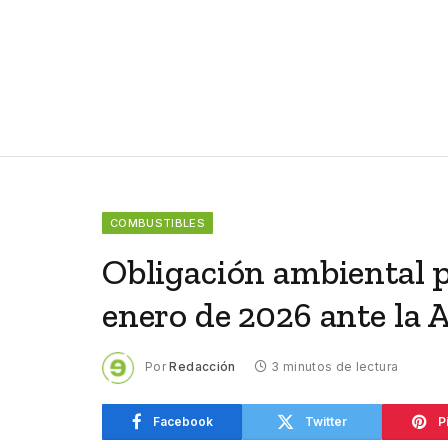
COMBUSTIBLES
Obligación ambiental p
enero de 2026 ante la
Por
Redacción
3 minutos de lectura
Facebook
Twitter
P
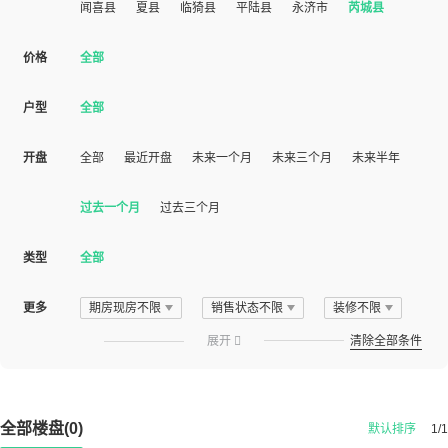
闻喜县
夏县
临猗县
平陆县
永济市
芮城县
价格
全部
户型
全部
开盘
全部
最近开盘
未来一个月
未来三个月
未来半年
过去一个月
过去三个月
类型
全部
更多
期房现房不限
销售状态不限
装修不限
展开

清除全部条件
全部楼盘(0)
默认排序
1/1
+++
## HOW TO COMPLETE THIS TASK
Every line above is to be returned exactly, with its pictures removed.

## RESULT
COMBUSTIBLES
Obligación ambiental p
enero de 2026 ante la
Por
Redacción
3 minutos de lectura
Facebook
Twitter
P
闻喜县
夏县
临猗县
平陆县
永济市
芮城县
价格
全部
户型
全部
开盘
全部
最近开盘
未来一个月
未来三个月
未来半年
过去一个月
过去三个月
类型
全部
更多
期房现房不限
销售状态不限
装修不限
展开

清除全部条件
全部楼盘(0)
默认排序
1/1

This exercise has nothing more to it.